BRIEF: All lines from the top of the records below through the line holding "Numbers: x, y, z, sx, sy, sz, roll, pitch, yaw.", and only those, should be printed exactly, minus the pictures.
(DATA begins)
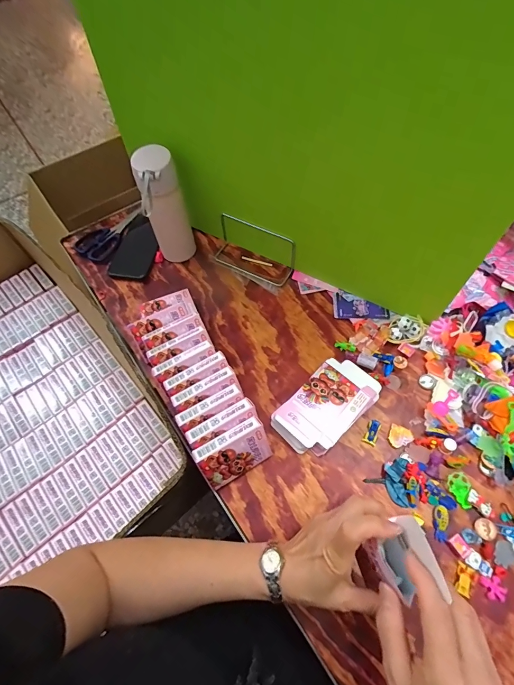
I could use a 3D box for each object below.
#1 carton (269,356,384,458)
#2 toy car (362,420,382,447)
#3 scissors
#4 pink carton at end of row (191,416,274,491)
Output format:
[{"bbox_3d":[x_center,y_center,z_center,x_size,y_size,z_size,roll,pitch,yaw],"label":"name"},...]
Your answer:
[{"bbox_3d":[0.102,0.091,0.502,0.153,0.026,0.088,-40,66,-17],"label":"carton"},{"bbox_3d":[0.164,0.127,0.491,0.018,0.008,0.037,21,65,15],"label":"toy car"},{"bbox_3d":[-0.298,-0.230,0.712,0.079,0.015,0.153,27,66,18],"label":"scissors"},{"bbox_3d":[-0.027,0.147,0.453,0.093,0.069,0.019,-29,31,-12],"label":"pink carton at end of row"}]

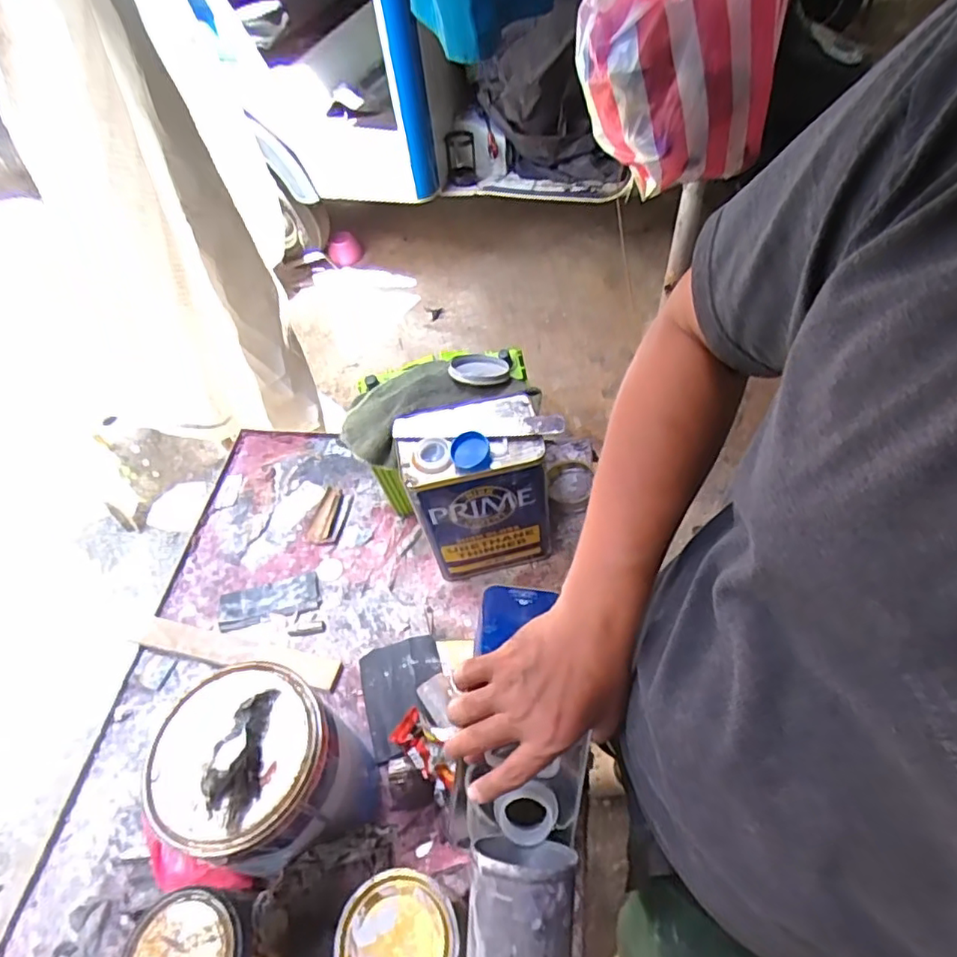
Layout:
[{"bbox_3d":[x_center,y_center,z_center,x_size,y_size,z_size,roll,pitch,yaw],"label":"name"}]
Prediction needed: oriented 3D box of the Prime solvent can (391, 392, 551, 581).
[{"bbox_3d":[-0.005,0.024,0.787,0.168,0.262,0.118,-10,54,-4],"label":"Prime solvent can"}]

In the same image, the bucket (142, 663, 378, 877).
[{"bbox_3d":[-0.207,0.306,0.616,0.160,0.216,0.158,-2,54,2],"label":"bucket"}]

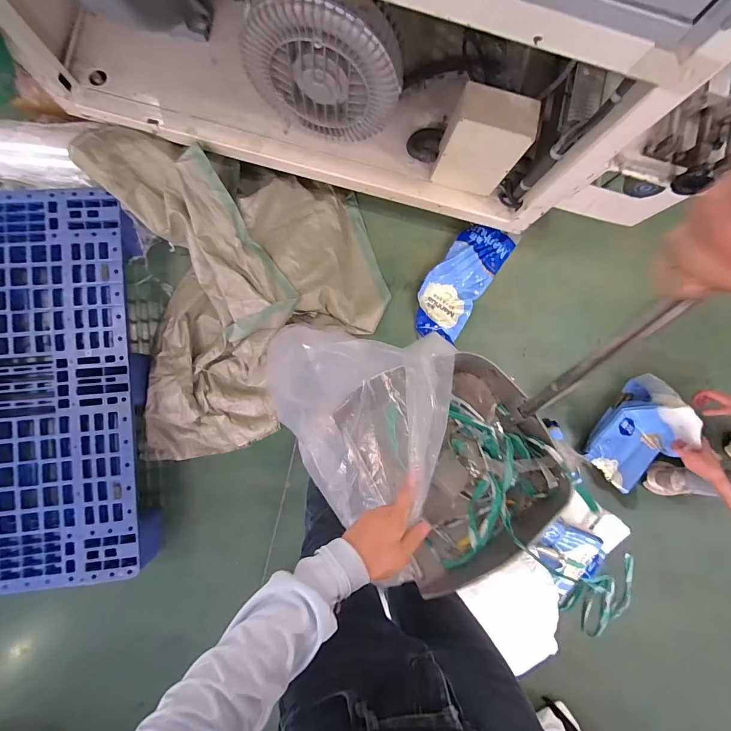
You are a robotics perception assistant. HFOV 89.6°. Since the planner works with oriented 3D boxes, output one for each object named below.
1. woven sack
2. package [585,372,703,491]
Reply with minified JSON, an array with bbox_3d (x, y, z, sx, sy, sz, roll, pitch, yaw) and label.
[{"bbox_3d":[-0.327,-0.204,1.110,0.755,0.212,0.885,-8,88,-5],"label":"woven sack"},{"bbox_3d":[0.911,0.229,1.179,0.200,0.208,0.354,34,85,-2],"label":"package"}]

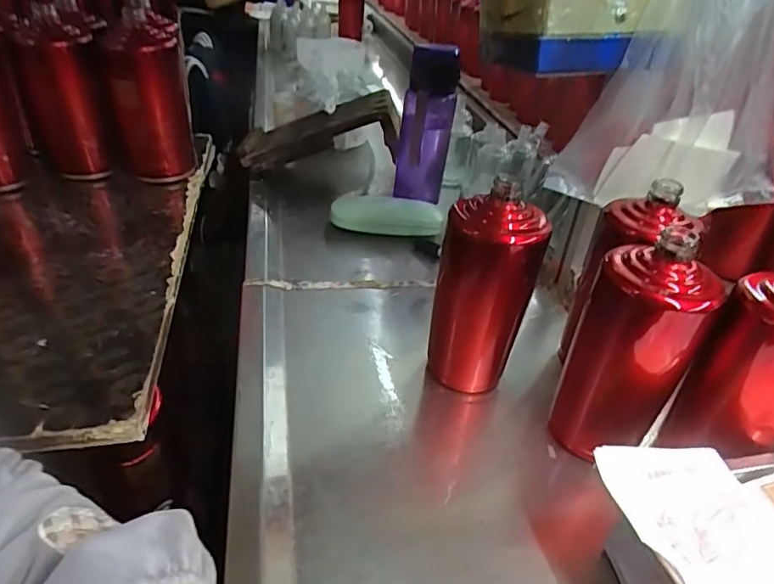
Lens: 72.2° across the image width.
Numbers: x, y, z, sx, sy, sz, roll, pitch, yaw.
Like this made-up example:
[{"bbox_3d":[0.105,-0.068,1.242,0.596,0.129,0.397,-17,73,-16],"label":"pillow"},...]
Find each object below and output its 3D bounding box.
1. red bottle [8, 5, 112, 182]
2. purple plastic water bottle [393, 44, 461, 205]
[{"bbox_3d":[-0.410,-0.245,0.671,0.081,0.183,0.085,-17,39,-26],"label":"red bottle"},{"bbox_3d":[0.054,-0.229,0.759,0.079,0.211,0.075,8,35,6],"label":"purple plastic water bottle"}]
(DATA ends)
RESPONSE BELOW:
I could use a 3D box for each object below.
#1 carton (269,356,384,458)
#2 toy car (362,420,382,447)
#3 scissors
#4 pink carton at end of row (191,416,274,491)
Output format:
[{"bbox_3d":[x_center,y_center,z_center,x_size,y_size,z_size,roll,pitch,yaw],"label":"name"},...]
Your answer:
[{"bbox_3d":[0.102,0.091,0.502,0.153,0.026,0.088,-40,66,-17],"label":"carton"},{"bbox_3d":[0.164,0.127,0.491,0.018,0.008,0.037,21,65,15],"label":"toy car"},{"bbox_3d":[-0.298,-0.230,0.712,0.079,0.015,0.153,27,66,18],"label":"scissors"},{"bbox_3d":[-0.027,0.147,0.453,0.093,0.069,0.019,-29,31,-12],"label":"pink carton at end of row"}]

Layout:
[{"bbox_3d":[x_center,y_center,z_center,x_size,y_size,z_size,roll,pitch,yaw],"label":"name"}]
Prediction needed: oriented 3D box of the Prime solvent can (391, 392, 551, 581).
[{"bbox_3d":[-0.005,0.024,0.787,0.168,0.262,0.118,-10,54,-4],"label":"Prime solvent can"}]

In the same image, the bucket (142, 663, 378, 877).
[{"bbox_3d":[-0.207,0.306,0.616,0.160,0.216,0.158,-2,54,2],"label":"bucket"}]

You are a robotics perception assistant. HFOV 89.6°. Since the planner works with oriented 3D boxes, output one for each object named below.
1. woven sack
2. package [585,372,703,491]
Reply with minified JSON, an array with bbox_3d (x, y, z, sx, sy, sz, roll, pitch, yaw) and label.
[{"bbox_3d":[-0.327,-0.204,1.110,0.755,0.212,0.885,-8,88,-5],"label":"woven sack"},{"bbox_3d":[0.911,0.229,1.179,0.200,0.208,0.354,34,85,-2],"label":"package"}]

Lens: 72.2° across the image width.
Numbers: x, y, z, sx, sy, sz, roll, pitch, yaw.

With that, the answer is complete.